“A law establishing the temporary and permanent seat of the United States government” was signed on July 16, 1790. After superficially reflecting on other places, George Washington chose a place for the seat of government, with which he was very familiar – the banks of the Potomac River, at the confluence of his eastern branch, just above his home in Mount Vernon. Andrew Ellicott (1754-1820), federal surveyor for the District of Columbia, prepared this plan in 1792 for the District of Columbia. The contours of the city`s power grid and the location of the Capitol, the Presidential House and the Shopping Centre are clearly visible. One of the first critical disputes between federalists and Republicans was a disagreement over the implicit powers of the Constitution that allow the creation of a national bank. Foreign Minister Thomas Jefferson called for a very narrow construction of the Constitution, which would have banned a national bank. Finance Minister Alexander Hamilton supported the bank with a broad interpretation of constitutions involving powers under the General Welfare Clause. President Washington sided with Hamilton. Political groups or political parties began to form during the struggle for ratification of the Federal Constitution of 1787.

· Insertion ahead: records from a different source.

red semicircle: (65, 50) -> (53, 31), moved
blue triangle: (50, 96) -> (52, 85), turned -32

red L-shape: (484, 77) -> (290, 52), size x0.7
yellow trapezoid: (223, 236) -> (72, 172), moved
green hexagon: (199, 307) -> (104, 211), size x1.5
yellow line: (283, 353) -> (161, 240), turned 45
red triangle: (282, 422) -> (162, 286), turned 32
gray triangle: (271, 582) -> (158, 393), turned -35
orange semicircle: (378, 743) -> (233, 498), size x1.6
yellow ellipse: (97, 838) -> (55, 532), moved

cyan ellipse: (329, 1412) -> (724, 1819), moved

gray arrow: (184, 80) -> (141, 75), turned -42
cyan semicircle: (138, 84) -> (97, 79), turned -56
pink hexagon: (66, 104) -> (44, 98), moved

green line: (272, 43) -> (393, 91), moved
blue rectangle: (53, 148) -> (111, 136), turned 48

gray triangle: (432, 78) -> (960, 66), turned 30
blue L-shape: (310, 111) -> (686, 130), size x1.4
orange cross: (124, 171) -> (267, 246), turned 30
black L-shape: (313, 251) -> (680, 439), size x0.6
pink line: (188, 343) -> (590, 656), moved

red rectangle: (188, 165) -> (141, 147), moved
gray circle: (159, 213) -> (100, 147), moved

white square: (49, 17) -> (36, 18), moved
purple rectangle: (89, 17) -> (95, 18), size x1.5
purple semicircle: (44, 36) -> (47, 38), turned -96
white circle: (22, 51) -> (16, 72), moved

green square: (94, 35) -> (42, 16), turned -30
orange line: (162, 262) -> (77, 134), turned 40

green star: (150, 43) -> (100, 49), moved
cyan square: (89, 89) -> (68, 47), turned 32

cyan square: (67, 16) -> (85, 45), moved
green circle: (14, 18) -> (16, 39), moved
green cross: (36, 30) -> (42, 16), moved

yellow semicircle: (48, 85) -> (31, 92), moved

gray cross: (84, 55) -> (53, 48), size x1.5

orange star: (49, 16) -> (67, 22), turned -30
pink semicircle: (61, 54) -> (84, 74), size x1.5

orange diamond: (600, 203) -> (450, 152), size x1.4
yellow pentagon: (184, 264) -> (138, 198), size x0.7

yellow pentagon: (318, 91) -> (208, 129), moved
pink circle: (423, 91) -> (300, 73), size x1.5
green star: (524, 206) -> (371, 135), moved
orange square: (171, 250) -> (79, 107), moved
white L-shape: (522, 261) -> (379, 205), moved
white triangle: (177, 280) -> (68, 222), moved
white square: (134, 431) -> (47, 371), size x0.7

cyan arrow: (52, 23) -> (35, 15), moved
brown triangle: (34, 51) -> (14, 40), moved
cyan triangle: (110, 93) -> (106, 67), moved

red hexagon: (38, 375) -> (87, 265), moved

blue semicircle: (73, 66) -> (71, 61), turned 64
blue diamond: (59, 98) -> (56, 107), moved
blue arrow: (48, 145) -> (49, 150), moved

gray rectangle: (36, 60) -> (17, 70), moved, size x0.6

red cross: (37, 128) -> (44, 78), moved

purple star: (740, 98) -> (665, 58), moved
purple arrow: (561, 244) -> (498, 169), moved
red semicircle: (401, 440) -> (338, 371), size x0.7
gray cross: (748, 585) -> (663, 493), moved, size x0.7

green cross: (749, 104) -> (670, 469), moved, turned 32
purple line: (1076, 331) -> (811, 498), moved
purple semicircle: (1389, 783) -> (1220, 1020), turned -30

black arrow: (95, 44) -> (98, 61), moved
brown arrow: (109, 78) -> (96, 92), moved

The friction between them increased as attention shifted from the creation of a new federal government to the question of how powerful this federal government would be. The federalists, led by Finance Minister Alexander Hamilton, wanted a strong central government, while the anti-federalists, led by Secretary of State Thomas Jefferson, advocated state rights instead of centralized power. The federalists united in the country`s commercial sector, while their adversaries drew strength from those who preferred an agricultural society. The ensuing partisan fighting led George Washington to warn in his farewell speech as president of the United States of “the shameful effects of the spirit of the party.” In the decade that followed the decision to move the new federal capital to the banks of the Potomac River, what is known as the “District of Columbia” began to emerge from party politics and a tidal swamp. The federal city had just taken shape when the government moved here in 1800. This engraving offers a view of the waterfront of Georgetown, a suburb of Washington. By the time George Washington`s government began, the two sides formed during the constitutional debates – groups known as federalists and federalists – had not yet consolidated into parties. But differences of opinion on the direction of the nation are already eroding any hope of political unity. In May 1792 Jefferson expressed his fear of Hamilton`s policies in Washington, calling Hamilton`s allies in Congress a “corrupt squadron.” He expressed concern that Hamilton would want to move away from the republican structure of the Constitution towards a monarchy inspired by the English Constitution. That same month, Hamilton confided to a friend: “Mr. Madison, who works with Mr.
Jefferson, is the leader of a political group resolutely hostile to me and my government, and… Peace and the happiness of the country are dangerous. Things were not facilitated by their obvious differences in personality, which became more evident over time, when their worldviews and conflicting political decisions came to the fore. Hamilton was many things that Jefferson was not: aggressive, confrontational, overtly ambitious. The same is true. Jefferson was many things that Hamilton was not: indirectly, a little behind, able to work behind the scenes. Hamilton therefore regarded Jefferson as a devious and hypocritical, someone with a fierce ambition who knew very well how to hide him. And Jefferson saw Hamilton as a very ambitious attacking dog who saw himself getting what he wanted.